** STUDY TEXT **
Sam Gilliam, Untitled, 1997

Untitled, 1997

Lithograph, handmade paper, and collé, 21½ x 22 in., edition of 50

Price

$1,000 CAA individual and institutional members
$1,750 Nonmembers
Framed (maple cap with natural finish)

About the Work

Sam Gilliam’s print is an original mixed-media construction that demonstrates the exceptional care in the selection and production of materials and the playful yet sophisticated sense of color and composition that enliven so many of his works. The work marks a return for Gilliam to the medium of paper, which he extensively explored during the 1970s. Untitled comprises several handmade elements, including a gestural pulp painting unique to each number in the edition. The image of the stamped relief printing that occupies the lower-right portion of the piece derives from a previous work, adding another layer of reference. Other segments are made of custom watermarked, handmade Japanese prints. The combination of these elements creates a work in which the hand of the artist is ever present, and the intimate relationship between artist and work is preserved.

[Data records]
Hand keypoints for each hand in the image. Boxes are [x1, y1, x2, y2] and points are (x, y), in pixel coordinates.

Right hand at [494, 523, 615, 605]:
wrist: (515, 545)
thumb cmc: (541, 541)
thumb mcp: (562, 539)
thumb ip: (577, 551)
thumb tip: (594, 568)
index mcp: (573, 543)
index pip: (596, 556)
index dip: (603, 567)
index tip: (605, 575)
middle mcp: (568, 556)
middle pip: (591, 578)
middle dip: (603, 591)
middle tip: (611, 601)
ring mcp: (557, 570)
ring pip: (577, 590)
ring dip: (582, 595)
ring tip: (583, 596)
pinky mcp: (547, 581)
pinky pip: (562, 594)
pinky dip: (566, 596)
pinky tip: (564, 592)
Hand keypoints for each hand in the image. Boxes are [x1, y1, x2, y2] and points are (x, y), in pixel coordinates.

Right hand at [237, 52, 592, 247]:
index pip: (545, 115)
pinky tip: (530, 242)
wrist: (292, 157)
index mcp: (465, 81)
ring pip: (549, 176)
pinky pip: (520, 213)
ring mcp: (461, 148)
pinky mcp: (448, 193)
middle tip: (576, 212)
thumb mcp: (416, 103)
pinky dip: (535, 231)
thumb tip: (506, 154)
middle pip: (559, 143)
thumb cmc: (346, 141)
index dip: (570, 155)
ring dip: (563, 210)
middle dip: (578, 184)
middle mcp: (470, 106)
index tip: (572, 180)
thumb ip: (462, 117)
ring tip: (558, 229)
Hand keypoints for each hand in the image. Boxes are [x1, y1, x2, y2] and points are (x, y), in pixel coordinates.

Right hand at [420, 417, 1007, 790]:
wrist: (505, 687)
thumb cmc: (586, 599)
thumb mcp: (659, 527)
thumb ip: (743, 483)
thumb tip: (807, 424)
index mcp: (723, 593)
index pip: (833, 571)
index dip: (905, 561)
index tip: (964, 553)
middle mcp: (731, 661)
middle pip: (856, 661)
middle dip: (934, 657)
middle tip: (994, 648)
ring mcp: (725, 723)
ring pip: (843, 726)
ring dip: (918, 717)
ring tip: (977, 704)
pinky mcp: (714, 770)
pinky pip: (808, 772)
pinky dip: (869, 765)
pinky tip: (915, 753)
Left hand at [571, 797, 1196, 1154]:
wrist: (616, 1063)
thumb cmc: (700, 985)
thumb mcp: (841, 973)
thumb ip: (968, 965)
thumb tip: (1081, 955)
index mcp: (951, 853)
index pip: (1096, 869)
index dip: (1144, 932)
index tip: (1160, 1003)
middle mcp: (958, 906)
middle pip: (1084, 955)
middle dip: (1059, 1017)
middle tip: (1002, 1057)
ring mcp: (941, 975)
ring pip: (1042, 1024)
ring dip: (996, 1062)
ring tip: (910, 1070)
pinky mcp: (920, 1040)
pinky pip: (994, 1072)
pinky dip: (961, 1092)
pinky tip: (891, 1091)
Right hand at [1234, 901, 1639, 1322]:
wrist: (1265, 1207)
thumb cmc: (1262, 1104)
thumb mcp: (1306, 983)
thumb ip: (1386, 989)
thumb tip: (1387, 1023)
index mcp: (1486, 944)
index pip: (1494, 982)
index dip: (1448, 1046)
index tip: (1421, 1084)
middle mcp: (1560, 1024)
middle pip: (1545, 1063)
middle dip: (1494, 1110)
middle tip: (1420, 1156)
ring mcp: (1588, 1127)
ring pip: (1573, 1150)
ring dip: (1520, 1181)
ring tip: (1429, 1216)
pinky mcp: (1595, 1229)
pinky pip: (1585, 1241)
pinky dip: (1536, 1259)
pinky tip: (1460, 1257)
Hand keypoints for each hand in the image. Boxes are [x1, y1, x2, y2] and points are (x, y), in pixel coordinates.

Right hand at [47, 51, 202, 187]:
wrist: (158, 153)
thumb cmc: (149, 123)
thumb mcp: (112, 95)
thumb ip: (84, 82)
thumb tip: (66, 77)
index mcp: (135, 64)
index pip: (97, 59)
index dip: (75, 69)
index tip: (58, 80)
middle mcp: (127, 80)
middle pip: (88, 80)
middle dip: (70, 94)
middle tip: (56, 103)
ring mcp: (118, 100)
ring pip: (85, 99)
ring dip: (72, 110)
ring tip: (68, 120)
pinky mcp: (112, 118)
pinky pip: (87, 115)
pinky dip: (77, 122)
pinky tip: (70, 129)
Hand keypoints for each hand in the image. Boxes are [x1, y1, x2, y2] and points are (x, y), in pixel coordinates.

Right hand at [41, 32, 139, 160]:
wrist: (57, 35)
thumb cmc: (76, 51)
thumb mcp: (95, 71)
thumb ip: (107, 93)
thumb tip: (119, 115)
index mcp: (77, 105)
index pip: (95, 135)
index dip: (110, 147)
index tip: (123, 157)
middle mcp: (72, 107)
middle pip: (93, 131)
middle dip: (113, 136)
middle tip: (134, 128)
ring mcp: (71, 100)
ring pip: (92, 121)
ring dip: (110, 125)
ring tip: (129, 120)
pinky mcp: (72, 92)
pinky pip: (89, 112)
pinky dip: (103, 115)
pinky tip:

** ACTIONS TO TAKE **
**1.** Recast the paragraph of the Gilliam print listing that begins "Sam Gilliam's print is an original mixed-media construction" as a brief bulleted list that keeps its main facts.
**2.** Answer the following from the Gilliam print listing, one line each:
(a) What are the stated dimensions of the work?
(b) What is the price for nonmembers?
(c) What part of the piece does the stamped relief printing occupy?

** TASK RESULTS **
**1.**
- The print is an original mixed-media construction. It shows careful selection and production of materials and a playful yet sophisticated sense of color and composition.
- It marks Gilliam's return to paper, a medium he explored extensively in the 1970s.
- It includes several handmade elements, among them a gestural pulp painting unique to each number in the edition.
- The stamped relief printing in the lower-right portion derives from a previous work.
- Other segments are custom watermarked, handmade Japanese prints.
- Together, these elements keep the artist's hand ever present and preserve the intimate relationship between artist and work.

**2.**
(a) 21½ x 22 in.
(b) $1,750
(c) The lower-right portion